- _Stated problem_
Pick out every line in the rows that contains the string "style", matching case exactly.

########

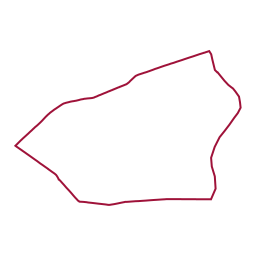 outline of Nuzha, Al Qahirah, Egypt
{"feature_id": "37247803B21469576264473", "entity_name": "Nuzha", "entity_type": "district", "adm_level": 2, "iso_a3": "EGY", "parent_name": "Egypt", "parent_adm1": "Al Qahirah", "projection": "robinson", "projection_center": [31.378, 30.115], "detail": "fine", "context": "isolated", "style": "outline", "palette": "rose", "viewbox_px": 256, "rotation_deg": 0, "n_neighbors": 0, "source": "geoboundaries", "source_scale": "gbopen_adm2", "svg_char_len": 4300}
<svg xmlns="http://www.w3.org/2000/svg" viewBox="0 0 256 256"><path d="M15.4,145.8L15.5,145.9L30.2,156.2L35.4,159.9L37.0,161.0L40.3,163.5L41.5,164.3L42.4,164.9L43.8,165.9L45.2,166.9L46.8,168.0L47.9,168.8L48.1,168.9L48.1,169.0L48.3,169.1L48.9,169.6L50.2,170.5L52.1,171.9L53.0,172.5L54.0,173.2L54.7,173.7L55.5,174.4L56.0,174.8L56.3,175.2L56.8,175.9L57.2,176.5L57.9,177.7L58.4,178.7L58.7,179.5L58.8,179.5L59.0,179.5L59.4,179.9L59.8,180.3L60.4,180.9L61.9,182.6L62.8,183.6L63.9,184.8L65.1,186.2L66.3,187.6L67.9,189.3L69.2,190.7L70.8,192.5L72.1,194.0L73.1,195.2L75.1,197.5L76.9,199.4L77.7,200.3L77.8,200.5L78.0,200.6L78.3,200.8L78.5,200.9L78.7,201.0L79.0,201.3L79.2,201.5L79.3,201.6L79.5,201.7L80.0,201.7L82.0,201.8L83.5,201.9L86.5,202.2L88.2,202.5L92.0,202.9L96.2,203.4L99.5,203.8L99.8,203.8L101.5,204.0L105.1,204.4L106.6,204.6L107.8,204.8L108.8,204.9L109.3,204.9L110.0,204.8L111.8,204.5L113.8,204.2L116.4,203.7L118.4,203.3L121.2,202.7L123.3,202.3L124.2,202.1L124.4,202.1L124.6,202.0L125.1,201.9L126.3,201.9L129.1,201.7L131.7,201.5L135.6,201.2L138.6,201.1L142.7,200.8L145.7,200.6L150.8,200.2L153.6,200.0L156.8,199.8L159.7,199.6L162.8,199.4L164.5,199.3L167.0,199.1L211.0,199.3L215.6,188.7L214.8,176.4L211.8,166.5L211.1,157.8L214.7,146.9L219.6,137.2L224.5,131.1L229.4,124.7L234.3,117.7L237.8,113.1L240.6,107.7L240.0,102.3L239.0,96.6L235.4,91.5L233.0,88.5L231.1,87.1L228.3,84.9L224.4,80.7L223.1,79.1L220.4,75.8L217.5,72.2L217.4,72.2L217.2,72.3L214.9,70.0L212.4,59.8L211.2,54.3L209.2,51.1L208.9,51.2L207.1,51.8L205.5,52.3L204.8,52.6L203.8,52.8L203.7,52.9L203.0,53.1L201.1,53.7L199.4,54.2L198.0,54.7L196.2,55.3L193.0,56.4L189.8,57.4L186.5,58.5L184.1,59.3L182.7,59.8L181.2,60.3L179.6,60.8L178.1,61.3L176.8,61.7L175.7,62.1L173.7,62.8L172.0,63.3L170.9,63.6L169.0,64.3L165.2,65.5L164.5,65.7L163.4,66.1L162.2,66.5L159.9,67.3L159.4,67.5L156.8,68.4L156.4,68.5L156.2,68.6L155.4,68.8L154.7,69.1L153.9,69.4L152.9,69.8L151.5,70.3L150.1,70.8L149.1,71.2L148.4,71.4L147.1,71.9L146.1,72.2L145.6,72.4L144.4,72.7L142.7,73.3L141.4,73.7L140.2,74.1L139.2,74.4L138.1,74.8L136.8,75.4L136.1,75.7L135.6,76.0L135.4,76.1L135.3,76.3L134.8,76.7L134.0,77.4L133.3,78.1L132.2,79.1L131.5,79.8L130.5,80.7L129.9,81.3L129.3,82.0L128.9,82.4L128.7,82.5L128.4,82.7L128.3,82.8L128.2,82.9L128.1,83.0L127.8,83.2L127.7,83.3L127.5,83.5L127.4,83.5L127.2,83.7L127.0,83.8L126.9,83.9L126.7,84.0L126.4,84.2L126.2,84.3L125.9,84.4L125.8,84.5L125.6,84.5L125.4,84.6L125.2,84.7L125.0,84.8L124.8,84.9L124.7,84.9L124.5,85.0L124.4,85.0L124.1,85.2L123.8,85.3L123.7,85.3L123.2,85.5L122.9,85.7L122.5,85.8L122.4,85.8L122.2,85.9L121.9,86.0L121.6,86.2L121.3,86.3L121.2,86.3L120.7,86.5L120.4,86.6L120.1,86.8L119.8,86.9L119.6,86.9L119.5,87.0L119.2,87.1L118.9,87.3L118.7,87.3L118.2,87.5L117.9,87.6L117.6,87.7L117.3,87.9L117.2,87.9L117.0,88.0L116.7,88.1L116.4,88.2L116.2,88.3L115.9,88.5L115.7,88.5L115.3,88.7L115.0,88.8L114.8,88.9L114.7,89.0L114.4,89.1L114.2,89.1L113.8,89.3L113.7,89.4L113.3,89.5L113.2,89.6L112.8,89.7L112.7,89.8L112.4,89.9L112.2,90.0L111.8,90.2L111.7,90.2L111.5,90.3L111.4,90.3L111.1,90.4L110.9,90.5L110.4,90.7L110.3,90.8L110.1,90.8L109.7,91.0L109.4,91.1L109.2,91.2L109.0,91.3L108.8,91.4L108.6,91.4L108.4,91.5L108.2,91.6L107.9,91.7L107.5,91.9L107.3,92.0L107.1,92.1L106.8,92.2L106.6,92.3L106.3,92.4L105.9,92.6L105.4,92.8L104.9,93.0L104.3,93.2L103.6,93.5L102.9,93.8L102.2,94.1L101.4,94.4L100.6,94.8L100.0,95.0L99.1,95.3L97.8,95.9L96.8,96.4L95.1,97.0L94.1,97.5L93.0,97.8L92.1,98.0L91.3,98.1L90.4,98.2L88.0,98.4L87.0,98.5L85.4,98.7L84.2,98.8L83.8,98.9L83.6,99.0L82.5,99.2L81.2,99.4L80.3,99.6L79.0,100.0L76.1,100.7L75.5,100.8L74.8,100.9L73.3,101.2L72.3,101.3L71.4,101.5L70.7,101.6L68.9,102.1L66.8,102.6L66.0,102.8L65.3,103.0L65.1,103.1L64.8,103.2L64.0,103.4L63.3,103.7L62.4,104.2L60.7,105.3L59.5,106.1L58.8,106.6L57.9,107.2L57.0,107.8L56.0,108.5L54.9,109.2L54.0,109.8L53.1,110.5L52.2,111.2L51.3,111.8L50.6,112.4L50.0,112.8L49.3,113.5L48.5,114.2L48.3,114.3L48.2,114.4L47.9,114.7L47.8,114.8L47.6,115.0L47.4,115.2L47.2,115.4L47.0,115.5L46.7,115.8L46.6,116.0L46.4,116.2L46.3,116.3L46.0,116.5L43.3,119.4L42.3,120.5L40.3,122.5L38.6,124.1L37.2,125.4L36.0,126.4L34.9,127.3L33.8,128.4L33.6,128.6L33.4,128.7L31.9,130.2L30.0,131.9L27.7,134.1L27.2,134.5L26.7,135.0L22.7,138.6L22.0,139.3L20.9,140.3L18.1,143.1L15.4,145.8Z" fill="none" stroke="#9f1239" stroke-width="2"/></svg>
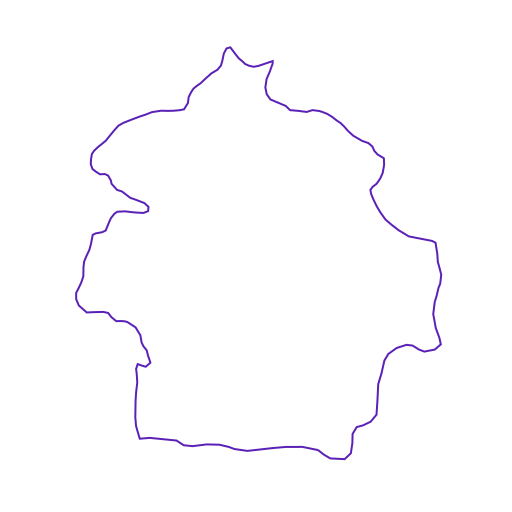 the district of Kanowit, Sarawak, Malaysia, rotated 175°
{"feature_id": "92858781B72543714708514", "entity_name": "Kanowit", "entity_type": "district", "adm_level": 2, "iso_a3": "MYS", "parent_name": "Malaysia", "parent_adm1": "Sarawak", "projection": "robinson", "projection_center": [112.256, 1.947], "detail": "fine", "context": "isolated", "style": "outline", "palette": "violet", "viewbox_px": 512, "rotation_deg": 175, "n_neighbors": 0, "source": "geoboundaries", "source_scale": "gbopen_adm2", "svg_char_len": 2557}
<svg xmlns="http://www.w3.org/2000/svg" viewBox="0 0 512 512"><g transform="rotate(175 256 256)"><path d="M222.4,448.7L236.9,445.2L241.8,444.7L246.2,446.1L250.1,448.2L252.0,450.5L255.9,454.4L259.0,459.1L263.4,466.1L267.3,465.3L270.4,460.5L272.5,453.5L274.3,448.8L278.2,444.9L284.7,441.7L291.0,437.0L296.2,432.9L300.3,430.5L303.7,428.2L306.3,424.9L309.2,420.2L310.5,414.3L314.9,408.4L319.3,407.9L325.3,407.9L330.8,408.2L337.8,409.0L347.1,408.4L353.9,406.4L359.1,405.2L365.6,403.4L370.5,402.0L376.5,400.2L381.7,397.8L386.1,393.7L391.6,388.1L395.5,384.0L399.7,381.1L401.5,379.9L403.8,378.4L408.2,374.9L410.6,371.9L411.9,366.9L412.6,361.9L411.3,356.9L408.2,354.0L404.3,351.0L399.4,350.8L396.3,349.0L393.9,343.7L393.7,340.7L388.7,334.0L383.8,331.9L376.2,324.9L370.8,322.5L362.5,318.4L358.8,314.3L359.6,310.1L364.3,308.7L370.0,309.5L375.5,310.4L382.5,311.9L390.3,312.2L393.4,310.4L397.3,306.3L399.4,302.5L403.5,294.5L407.2,293.1L413.7,292.5L416.8,291.3L419.4,282.2L421.5,276.6L425.1,270.4L427.7,265.4L428.8,260.1L429.8,250.7L432.4,244.8L435.3,239.8L438.4,234.8L438.9,228.6L436.8,222.1L429.5,214.5L422.5,214.2L412.9,213.6L408.2,212.1L405.4,207.7L400.9,203.3L396.8,203.0L396.3,203.0L392.6,202.4L390.0,201.5L387.4,199.5L382.2,195.4L378.1,187.1L377.5,179.8L376.0,175.9L373.1,171.5L372.3,166.5L370.5,158.9L375.5,155.3L379.4,156.8L383.3,158.6L385.3,153.9L385.1,149.2L385.3,140.3L387.2,131.2L388.5,123.0L390.3,105.9L390.3,97.1L388.7,88.8L387.7,84.1L377.8,84.1L351.3,79.1L344.5,73.8L335.9,72.1L321.6,72.6L308.9,71.2L299.8,68.2L294.3,65.6L281.6,62.6L256.4,63.2L243.1,63.2L226.5,61.8L211.2,57.3L205.4,52.0L199.7,47.9L185.4,45.9L184.4,46.7L178.7,51.2L176.3,61.2L175.3,70.3L170.6,76.8L164.4,77.9L156.3,80.9L149.8,87.4L147.7,100.9L145.4,117.7L141.2,128.2L137.2,140.7L132.7,146.9L123.9,152.1L113.8,154.4L107.8,153.1L101.8,148.6L96.6,146.1L86.1,147.2L79.6,151.8L80.4,158.3L83.2,168.6L83.8,175.3L84.5,182.7L81.9,194.8L79.6,200.4L77.0,208.3L74.9,212.4L73.1,221.3L74.1,227.4L75.4,234.5L75.2,242.4L76.0,253.6L79.3,255.7L89.5,258.6L102.0,262.2L111.6,269.2L118.3,275.4L123.8,281.0L128.2,288.4L131.3,294.8L133.7,301.0L135.8,307.5L136.3,311.9L133.7,314.8L129.5,317.5L125.6,322.2L122.5,327.8L120.4,335.7L120.1,342.2L126.1,346.6L129.0,350.5L130.5,354.9L134.2,358.7L140.2,361.4L148.5,367.2L153.4,372.5L156.8,377.2L160.2,381.1L163.8,384.0L168.2,388.1L172.7,391.4L177.3,393.7L180.2,394.9L187.0,396.4L193.0,395.1L201.2,396.9L209.3,398.3L213.3,402.9L228.0,410.7L231.2,416.2L232.0,423.1L230.0,431.4L226.3,438.3L222.7,446.1L222.4,448.7Z" fill="none" stroke="#5b21b6" stroke-width="2"/></g></svg>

########

- _Worked solution_
{"feature_id": "37247803B21469576264473", "entity_name": "Nuzha", "entity_type": "district", "adm_level": 2, "iso_a3": "EGY", "parent_name": "Egypt", "parent_adm1": "Al Qahirah", "projection": "robinson", "projection_center": [31.378, 30.115], "detail": "fine", "context": "isolated", "style": "outline", "palette": "rose", "viewbox_px": 256, "rotation_deg": 0, "n_neighbors": 0, "source": "geoboundaries", "source_scale": "gbopen_adm2", "svg_char_len": 4300}
{"feature_id": "92858781B72543714708514", "entity_name": "Kanowit", "entity_type": "district", "adm_level": 2, "iso_a3": "MYS", "parent_name": "Malaysia", "parent_adm1": "Sarawak", "projection": "robinson", "projection_center": [112.256, 1.947], "detail": "fine", "context": "isolated", "style": "outline", "palette": "violet", "viewbox_px": 512, "rotation_deg": 175, "n_neighbors": 0, "source": "geoboundaries", "source_scale": "gbopen_adm2", "svg_char_len": 2557}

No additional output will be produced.